Introduction: In aggregate, existing data quality (DQ) checks are currently represented in heterogeneous formats, making it difficult to compare, categorize, and index checks. This study contributes a data element-function conceptual model to facilitate the categorization and indexing of DQ checks and explores the feasibility of leveraging natural language processing (NLP) for scalable acquisition of knowledge of common data elements and functions from DQ checks narratives.
Methods: The model defines a "data element", the primary focus of the check, and a "function", the qualitative or quantitative measure over a data element. We applied NLP techniques to extract both from 172 checks for Observational Health Data Sciences and Informatics (OHDSI) and 3,434 checks for Kaiser Permanente's Center for Effectiveness and Safety Research (CESR).
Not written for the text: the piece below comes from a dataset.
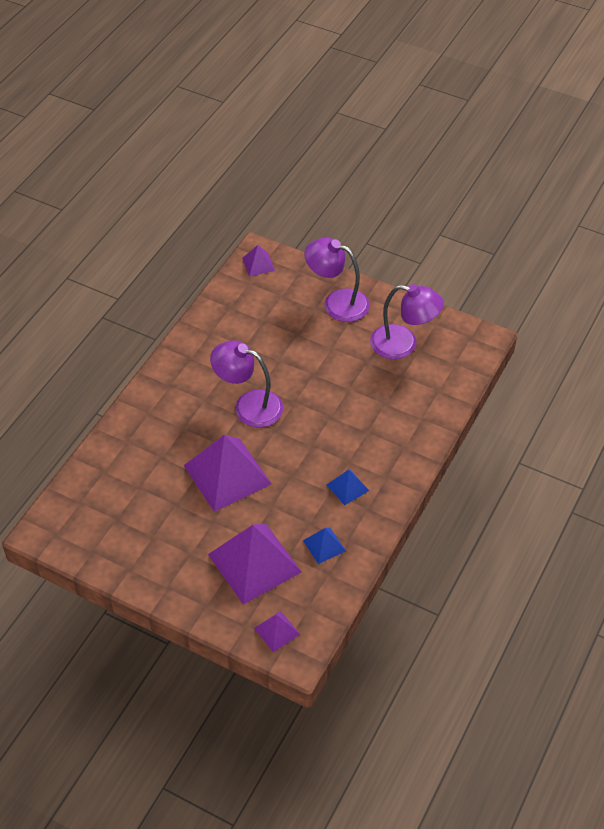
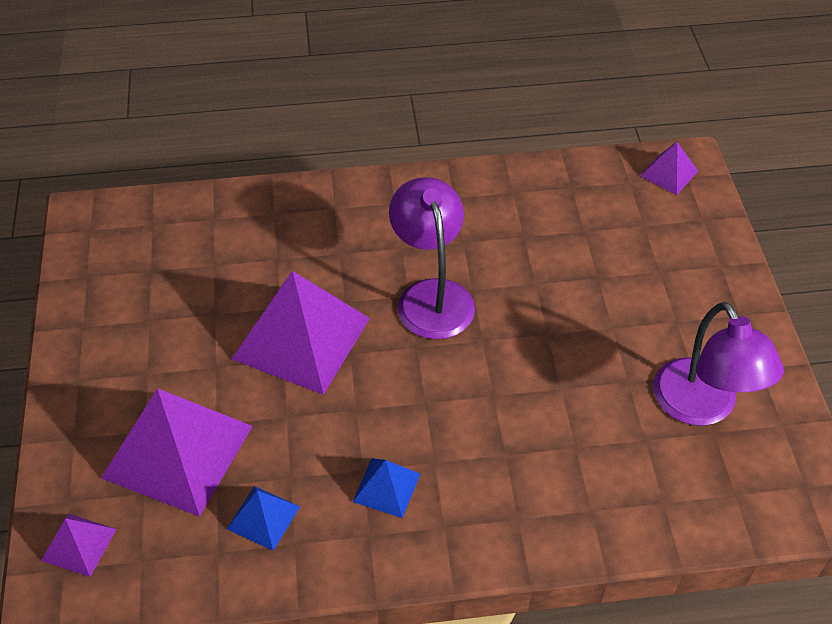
camera: 55 degrees right, 0 degrees up
purple lamp [304,238,370,322] -> none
Results: The model was able to classify all checks. A total of 751 unique data elements and 24 unique functions were extracted. The top five frequent data element-function pairings for OHDSI were Person-Count (55 checks), Insurance-Distribution (17), Medication-Count (16), Condition-Count (14), and Observations-Count (13); for CESR, they were Medication-Variable Type (175), Medication-Missing (172), Medication-Existence (152), Medication-Count (127), and Socioeconomic Factors-Variable Type (114).
Conclusions: This study shows the efficacy of the data element-function conceptual model for classifying DQ checks, demonstrates early promise of NLP-assisted knowledge acquisition, and reveals the great heterogeneity in the focus in DQ checks, confirming variation in intrinsic checks and use-case specific "fitness-for-use" checks.